I do have stuff to figure out. But he chose the most hurtful way to let me know.
Ale throws his head back and sighs, but it might as well be a grunt. “I think we can get back together, just…with no plans. Let’s see where it goes this time. It’ll be good for us. You see it, right?”
That question. That’s the question that makes me see red. He’s only starting to find himself. He wants to see where this goes. And I’m starting to realize that maybe this is not what I want after all.
“I’m sorry, I don’t.”
To hell with the article. To hell with the last few months.
To hell with everything. Love isn’t supposed to feel like this.
It’s not supposed to make me feel insecure.
Love is supposed to be an anchor, to make me feel safe and sound and protected.
That’s what I’ve always wanted. Someone I can trust, someone I can rely on.
Alejandro is not my anchor anymore, he’s the storm.
And yet, as I see his confused expression, I can’t help but feel conflicted. A part of me still cares about him, despite everything. But another part wants to scream and push him away.
“What are you saying?” he asks.
“I’m saying I don’t want to get back together.” I expect the words to shatter me, to break me further, but they don’t. As soon as they’re out of my lips, a huge weight is lifted off my shoulders. It’s true, I don’t want to get back together.
“Marianto—”
“You obviously have things to figure out. And, as you kindly pointed out, so do I.” I swallow. “It’s best if we do it on our own.

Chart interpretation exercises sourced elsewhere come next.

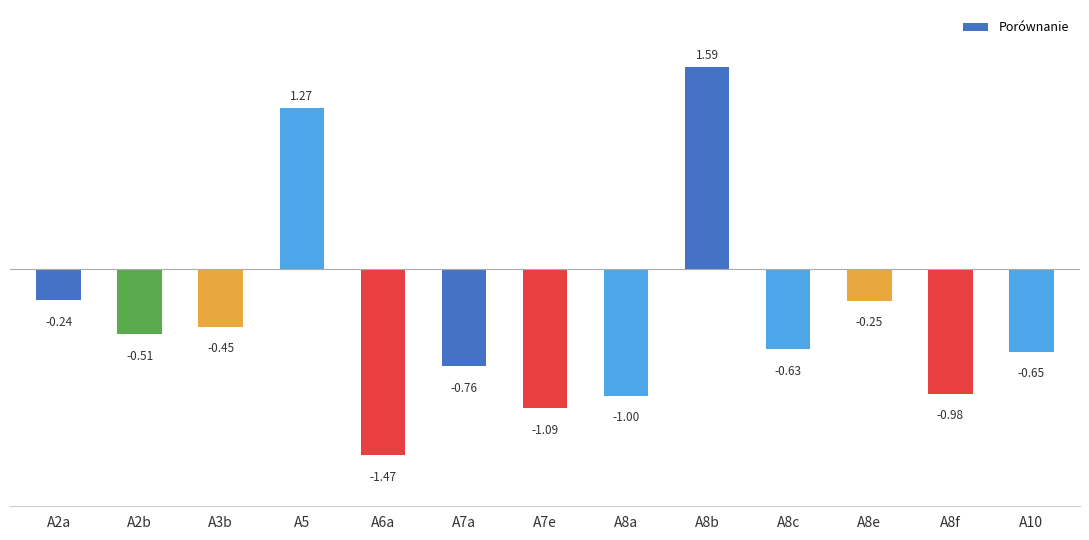

What is the change in value from A6a to A8b?

+3.1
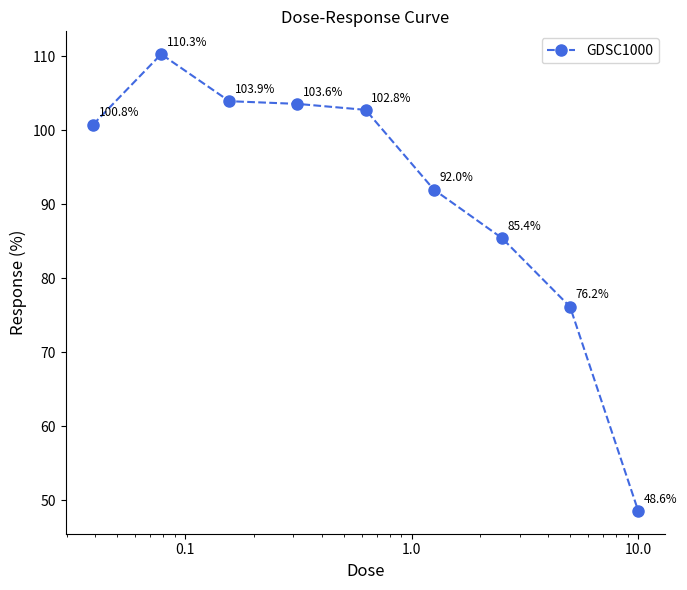

Count the number of categories in the chart.

9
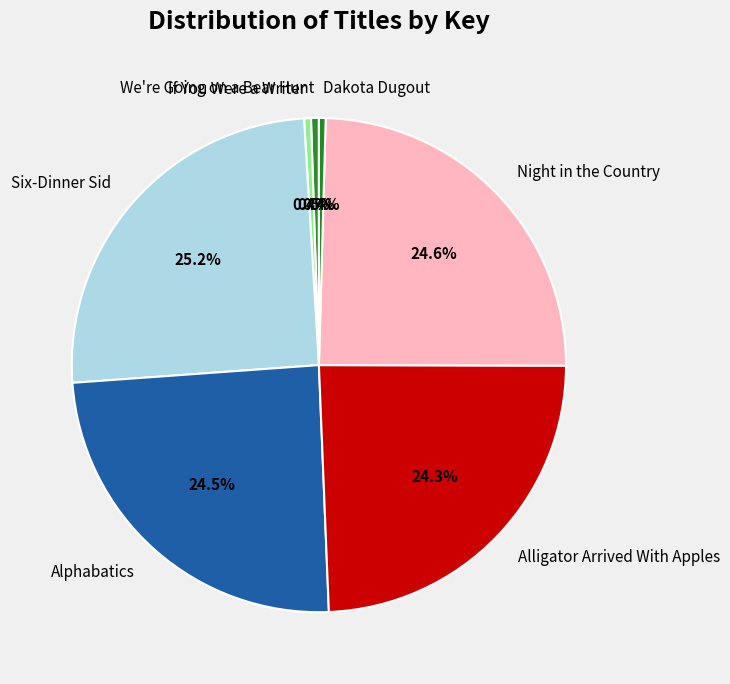

True or false: If You Were a Writer accounts for 7% of the total.

False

No ambiguity.” Alejandro blinks, speechless. “Consider yourself free, okay?”
I down the rest of my drink, snatch my bag off the table, and march out of the restaurant into the chilly night.
Anxiety is like a superpower. When I left my apartment, I didn’t know how tonight was going to end, so I predicted every possible outcome and prepared myself accordingly.
I think, on some level, even me finalizing the breakup was something I could see happening.
What I didn’t prepare myself for is the relief I feel as I leave the restaurant, glad I’m finally going home.